The Large Hadron Collider (LHC) is like an immensely powerful kitchen, designed to cook up some of the rarest and hottest recipes in the Universe, like the quark–gluon plasma (QGP), a state of matter known to have existed shortly after the Big Bang. While the LHC mostly collides protons, once a year it collides heavy ions – such as lead nuclei – a key ingredient for preparing this primordial soup. In the quark–gluon plasma, the fundamental components of protons and neutrons – quarks (matter particles) and gluons (strong force carriers) – are not bound within particles, but instead exist in a “deconfined” state of matter forming an almost perfect dense fluid. Scientists believe the quark–gluon plasma filled the Universe briefly after the Big Bang, and its study offers a glimpse into the conditions of that early epoch of our Universe’s history.
However, the extremely short lifetime of the quark–gluon plasma, that is produced in heavy-ion collisions – around 10 high -23 seconds – means it cannot be observed directly. Instead, physicists study particles produced in heavy-ion collisions that pass through the QGP, using them as probes of the QGP’s properties. The top quark plays here a very special role: "The top quark decays faster into a W boson and a bottom quark than the time needed to form the quark-gluon plasma. However, the decay products of the W boson start to interact with the plasma only at a later stage", explains Matthias Schott, "This allows us to use the top quark as a sort of time marker, which gives us a unique opportunity to study the time evolution of the quark-gluon plasma for the first time".

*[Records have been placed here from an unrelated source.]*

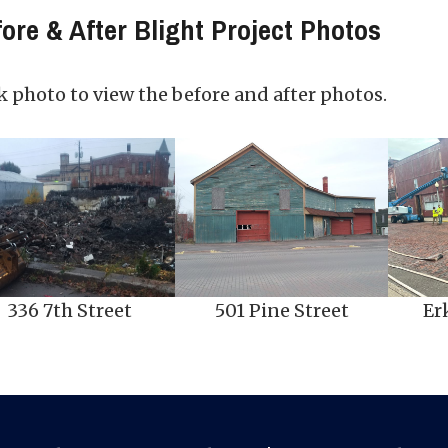
ore & After Blight Project Photos
k photo to view the before and after photos.
336 7th Street
501 Pine Street
Er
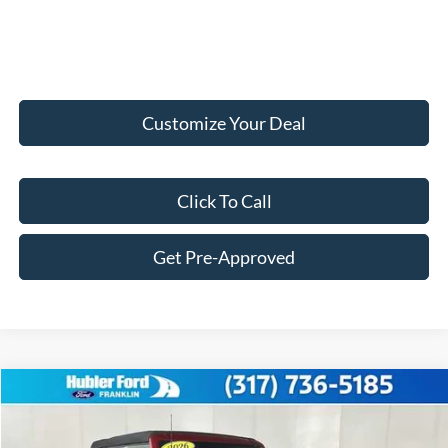
Customize Your Deal
Click To Call
Get Pre-Approved
Compare Vehicle
$52,520
2026
Ford Bronco
Outer Banks
FINAL PRICE
VIN:
1FMDE8BH4TLB10441
Stock:
F26178
Model:
E8B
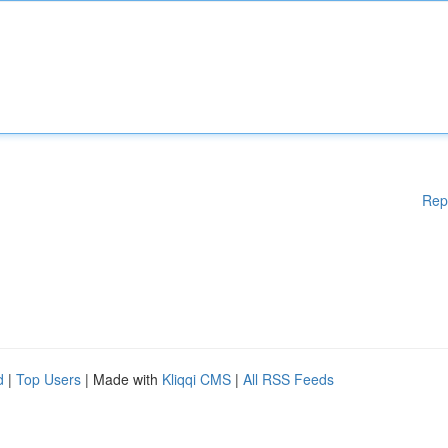
Rep
d
|
Top Users
| Made with
Kliqqi CMS
|
All RSS Feeds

In their new result, ATLAS physicists studied collisions of lead ions that took place at a collision energy of 5.02 teraelectronvolts (TeV) per nucleon pair during Run 2 of the LHC from 2015 to 2018. They observed top-quark production in the “dilepton channel”, where the top quarks decay into a bottom quark and a W boson, which subsequently decays into either an electron or a muon and an associated neutrino. The result has a statistical significance of 5.0 standard deviations, making it the first observation of top-quark-pair production in nucleus-nucleus collisions.